**Exercise task:**
Swap "dist" for "distance" in the rows below, starting at the line that has "pose: elev=92.1 azim=214.0" and stopping after the line that has "Dot at: (167, 177)". Return only those lines, with everything else unchanged.

**Input data:**

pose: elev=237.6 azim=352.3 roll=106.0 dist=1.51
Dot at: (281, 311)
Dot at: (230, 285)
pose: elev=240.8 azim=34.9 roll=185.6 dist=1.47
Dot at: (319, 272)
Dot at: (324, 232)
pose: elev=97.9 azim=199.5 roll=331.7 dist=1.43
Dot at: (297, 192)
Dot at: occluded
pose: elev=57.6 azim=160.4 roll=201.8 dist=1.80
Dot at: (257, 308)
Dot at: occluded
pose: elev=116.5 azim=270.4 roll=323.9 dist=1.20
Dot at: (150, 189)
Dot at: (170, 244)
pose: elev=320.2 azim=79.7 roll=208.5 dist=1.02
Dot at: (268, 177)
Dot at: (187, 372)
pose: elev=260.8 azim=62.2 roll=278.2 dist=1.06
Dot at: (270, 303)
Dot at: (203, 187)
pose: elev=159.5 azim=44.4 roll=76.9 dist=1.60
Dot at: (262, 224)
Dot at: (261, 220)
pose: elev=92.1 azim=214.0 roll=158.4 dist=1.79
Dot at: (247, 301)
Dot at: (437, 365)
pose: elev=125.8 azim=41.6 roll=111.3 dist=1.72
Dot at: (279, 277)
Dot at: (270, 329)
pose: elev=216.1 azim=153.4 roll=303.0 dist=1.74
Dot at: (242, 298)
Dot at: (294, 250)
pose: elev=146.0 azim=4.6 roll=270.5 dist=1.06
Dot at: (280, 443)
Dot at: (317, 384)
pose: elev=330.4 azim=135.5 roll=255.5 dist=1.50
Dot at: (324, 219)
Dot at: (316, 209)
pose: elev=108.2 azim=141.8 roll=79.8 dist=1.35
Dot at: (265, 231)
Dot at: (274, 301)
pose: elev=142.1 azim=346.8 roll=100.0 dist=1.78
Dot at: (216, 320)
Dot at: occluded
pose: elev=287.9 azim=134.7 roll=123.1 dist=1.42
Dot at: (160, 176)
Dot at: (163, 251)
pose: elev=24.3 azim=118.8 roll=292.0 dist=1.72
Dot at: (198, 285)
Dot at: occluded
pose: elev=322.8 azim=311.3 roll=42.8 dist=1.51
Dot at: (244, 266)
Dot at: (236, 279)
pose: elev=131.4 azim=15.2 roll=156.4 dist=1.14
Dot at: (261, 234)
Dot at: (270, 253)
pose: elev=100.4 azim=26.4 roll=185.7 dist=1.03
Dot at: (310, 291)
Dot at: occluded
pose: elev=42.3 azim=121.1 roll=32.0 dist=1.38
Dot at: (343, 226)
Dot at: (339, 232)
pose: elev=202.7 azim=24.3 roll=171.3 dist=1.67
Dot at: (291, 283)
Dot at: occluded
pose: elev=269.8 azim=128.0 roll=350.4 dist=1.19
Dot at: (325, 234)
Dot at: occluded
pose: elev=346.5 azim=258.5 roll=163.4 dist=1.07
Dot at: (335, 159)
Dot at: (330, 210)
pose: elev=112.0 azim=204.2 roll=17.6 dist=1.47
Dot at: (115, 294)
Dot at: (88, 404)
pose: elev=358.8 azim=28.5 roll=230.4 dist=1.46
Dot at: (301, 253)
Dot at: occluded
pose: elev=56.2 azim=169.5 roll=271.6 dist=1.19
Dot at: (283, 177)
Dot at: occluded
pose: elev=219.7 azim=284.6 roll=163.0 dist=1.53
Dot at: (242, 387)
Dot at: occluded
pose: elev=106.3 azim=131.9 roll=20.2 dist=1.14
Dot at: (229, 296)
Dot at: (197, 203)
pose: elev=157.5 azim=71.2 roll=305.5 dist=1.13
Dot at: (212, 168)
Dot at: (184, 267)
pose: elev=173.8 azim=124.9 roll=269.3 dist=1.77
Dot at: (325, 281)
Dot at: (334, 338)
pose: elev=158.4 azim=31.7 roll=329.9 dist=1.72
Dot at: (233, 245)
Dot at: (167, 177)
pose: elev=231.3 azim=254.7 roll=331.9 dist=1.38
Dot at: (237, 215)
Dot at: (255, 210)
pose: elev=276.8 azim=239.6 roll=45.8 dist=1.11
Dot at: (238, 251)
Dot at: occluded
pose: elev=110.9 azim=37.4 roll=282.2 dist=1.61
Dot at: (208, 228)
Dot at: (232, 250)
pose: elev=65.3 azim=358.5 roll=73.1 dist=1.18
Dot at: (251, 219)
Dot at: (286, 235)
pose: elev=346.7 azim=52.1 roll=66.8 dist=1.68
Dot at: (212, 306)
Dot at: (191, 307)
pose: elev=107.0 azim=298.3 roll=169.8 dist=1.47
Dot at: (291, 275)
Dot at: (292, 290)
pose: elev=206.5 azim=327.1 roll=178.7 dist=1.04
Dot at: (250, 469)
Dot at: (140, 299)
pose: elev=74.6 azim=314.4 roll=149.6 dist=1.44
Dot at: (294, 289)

**Exercise response:**
pose: elev=92.1 azim=214.0 roll=158.4 distance=1.79
Dot at: (247, 301)
Dot at: (437, 365)
pose: elev=125.8 azim=41.6 roll=111.3 distance=1.72
Dot at: (279, 277)
Dot at: (270, 329)
pose: elev=216.1 azim=153.4 roll=303.0 distance=1.74
Dot at: (242, 298)
Dot at: (294, 250)
pose: elev=146.0 azim=4.6 roll=270.5 distance=1.06
Dot at: (280, 443)
Dot at: (317, 384)
pose: elev=330.4 azim=135.5 roll=255.5 distance=1.50
Dot at: (324, 219)
Dot at: (316, 209)
pose: elev=108.2 azim=141.8 roll=79.8 distance=1.35
Dot at: (265, 231)
Dot at: (274, 301)
pose: elev=142.1 azim=346.8 roll=100.0 distance=1.78
Dot at: (216, 320)
Dot at: occluded
pose: elev=287.9 azim=134.7 roll=123.1 distance=1.42
Dot at: (160, 176)
Dot at: (163, 251)
pose: elev=24.3 azim=118.8 roll=292.0 distance=1.72
Dot at: (198, 285)
Dot at: occluded
pose: elev=322.8 azim=311.3 roll=42.8 distance=1.51
Dot at: (244, 266)
Dot at: (236, 279)
pose: elev=131.4 azim=15.2 roll=156.4 distance=1.14
Dot at: (261, 234)
Dot at: (270, 253)
pose: elev=100.4 azim=26.4 roll=185.7 distance=1.03
Dot at: (310, 291)
Dot at: occluded
pose: elev=42.3 azim=121.1 roll=32.0 distance=1.38
Dot at: (343, 226)
Dot at: (339, 232)
pose: elev=202.7 azim=24.3 roll=171.3 distance=1.67
Dot at: (291, 283)
Dot at: occluded
pose: elev=269.8 azim=128.0 roll=350.4 distance=1.19
Dot at: (325, 234)
Dot at: occluded
pose: elev=346.5 azim=258.5 roll=163.4 distance=1.07
Dot at: (335, 159)
Dot at: (330, 210)
pose: elev=112.0 azim=204.2 roll=17.6 distance=1.47
Dot at: (115, 294)
Dot at: (88, 404)
pose: elev=358.8 azim=28.5 roll=230.4 distance=1.46
Dot at: (301, 253)
Dot at: occluded
pose: elev=56.2 azim=169.5 roll=271.6 distance=1.19
Dot at: (283, 177)
Dot at: occluded
pose: elev=219.7 azim=284.6 roll=163.0 distance=1.53
Dot at: (242, 387)
Dot at: occluded
pose: elev=106.3 azim=131.9 roll=20.2 distance=1.14
Dot at: (229, 296)
Dot at: (197, 203)
pose: elev=157.5 azim=71.2 roll=305.5 distance=1.13
Dot at: (212, 168)
Dot at: (184, 267)
pose: elev=173.8 azim=124.9 roll=269.3 distance=1.77
Dot at: (325, 281)
Dot at: (334, 338)
pose: elev=158.4 azim=31.7 roll=329.9 distance=1.72
Dot at: (233, 245)
Dot at: (167, 177)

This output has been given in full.